**WHAT TO PRODUCE**: The records below need retyping in full; give them again exactly.

Source records
________
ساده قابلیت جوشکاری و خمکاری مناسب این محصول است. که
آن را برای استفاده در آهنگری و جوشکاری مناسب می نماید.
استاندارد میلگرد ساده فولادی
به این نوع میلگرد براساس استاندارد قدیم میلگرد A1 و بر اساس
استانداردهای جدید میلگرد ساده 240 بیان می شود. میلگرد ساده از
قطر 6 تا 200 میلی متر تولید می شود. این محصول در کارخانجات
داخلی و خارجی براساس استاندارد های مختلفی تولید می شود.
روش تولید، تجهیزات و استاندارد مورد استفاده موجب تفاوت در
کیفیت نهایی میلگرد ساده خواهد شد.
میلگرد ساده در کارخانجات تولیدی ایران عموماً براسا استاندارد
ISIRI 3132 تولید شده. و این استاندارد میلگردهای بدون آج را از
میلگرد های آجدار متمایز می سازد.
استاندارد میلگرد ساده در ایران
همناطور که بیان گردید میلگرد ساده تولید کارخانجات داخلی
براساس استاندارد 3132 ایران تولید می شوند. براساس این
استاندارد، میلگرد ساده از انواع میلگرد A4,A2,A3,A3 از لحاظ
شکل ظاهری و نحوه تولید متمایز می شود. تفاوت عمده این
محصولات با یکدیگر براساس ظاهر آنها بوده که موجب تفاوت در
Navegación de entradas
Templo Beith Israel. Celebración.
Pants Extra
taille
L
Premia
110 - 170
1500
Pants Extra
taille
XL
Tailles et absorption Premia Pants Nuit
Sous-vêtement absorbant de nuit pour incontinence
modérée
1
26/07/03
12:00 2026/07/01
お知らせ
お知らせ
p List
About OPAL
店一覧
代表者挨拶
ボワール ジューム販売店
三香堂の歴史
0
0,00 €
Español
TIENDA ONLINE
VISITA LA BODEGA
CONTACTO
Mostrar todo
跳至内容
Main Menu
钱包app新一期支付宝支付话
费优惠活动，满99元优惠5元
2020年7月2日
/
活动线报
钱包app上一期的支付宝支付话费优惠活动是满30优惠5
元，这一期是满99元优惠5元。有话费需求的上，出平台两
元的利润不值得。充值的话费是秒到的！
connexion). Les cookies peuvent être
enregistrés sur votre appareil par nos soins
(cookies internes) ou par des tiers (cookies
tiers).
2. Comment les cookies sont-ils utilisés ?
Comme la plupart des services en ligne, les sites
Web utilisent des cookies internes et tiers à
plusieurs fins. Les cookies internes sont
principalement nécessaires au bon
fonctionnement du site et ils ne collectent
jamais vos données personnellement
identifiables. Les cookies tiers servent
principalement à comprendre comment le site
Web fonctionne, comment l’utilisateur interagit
________
**SOLUTION TO THIS PROBLEM**:
ساده قابلیت جوشکاری و خمکاری مناسب این محصول است. که
آن را برای استفاده در آهنگری و جوشکاری مناسب می نماید.
استاندارد میلگرد ساده فولادی
به این نوع میلگرد براساس استاندارد قدیم میلگرد A1 و بر اساس
استانداردهای جدید میلگرد ساده 240 بیان می شود. میلگرد ساده از
قطر 6 تا 200 میلی متر تولید می شود. این محصول در کارخانجات
داخلی و خارجی براساس استاندارد های مختلفی تولید می شود.
روش تولید، تجهیزات و استاندارد مورد استفاده موجب تفاوت در
کیفیت نهایی میلگرد ساده خواهد شد.
میلگرد ساده در کارخانجات تولیدی ایران عموماً براسا استاندارد
ISIRI 3132 تولید شده. و این استاندارد میلگردهای بدون آج را از
میلگرد های آجدار متمایز می سازد.
استاندارد میلگرد ساده در ایران
همناطور که بیان گردید میلگرد ساده تولید کارخانجات داخلی
براساس استاندارد 3132 ایران تولید می شوند. براساس این
استاندارد، میلگرد ساده از انواع میلگرد A4,A2,A3,A3 از لحاظ
شکل ظاهری و نحوه تولید متمایز می شود. تفاوت عمده این
محصولات با یکدیگر براساس ظاهر آنها بوده که موجب تفاوت در
Navegación de entradas
Templo Beith Israel. Celebración.
Pants Extra
taille
L
Premia
110 - 170
1500
Pants Extra
taille
XL
Tailles et absorption Premia Pants Nuit
Sous-vêtement absorbant de nuit pour incontinence
modérée
1
26/07/03
12:00 2026/07/01
お知らせ
お知らせ
p List
About OPAL
店一覧
代表者挨拶
ボワール ジューム販売店
三香堂の歴史
0
0,00 €
Español
TIENDA ONLINE
VISITA LA BODEGA
CONTACTO
Mostrar todo
跳至内容
Main Menu
钱包app新一期支付宝支付话
费优惠活动，满99元优惠5元
2020年7月2日
/
活动线报
钱包app上一期的支付宝支付话费优惠活动是满30优惠5
元，这一期是满99元优惠5元。有话费需求的上，出平台两
元的利润不值得。充值的话费是秒到的！
connexion). Les cookies peuvent être
enregistrés sur votre appareil par nos soins
(cookies internes) ou par des tiers (cookies
tiers).
2. Comment les cookies sont-ils utilisés ?
Comme la plupart des services en ligne, les sites
Web utilisent des cookies internes et tiers à
plusieurs fins. Les cookies internes sont
principalement nécessaires au bon
fonctionnement du site et ils ne collectent
jamais vos données personnellement
identifiables. Les cookies tiers servent
principalement à comprendre comment le site
Web fonctionne, comment l’utilisateur interagit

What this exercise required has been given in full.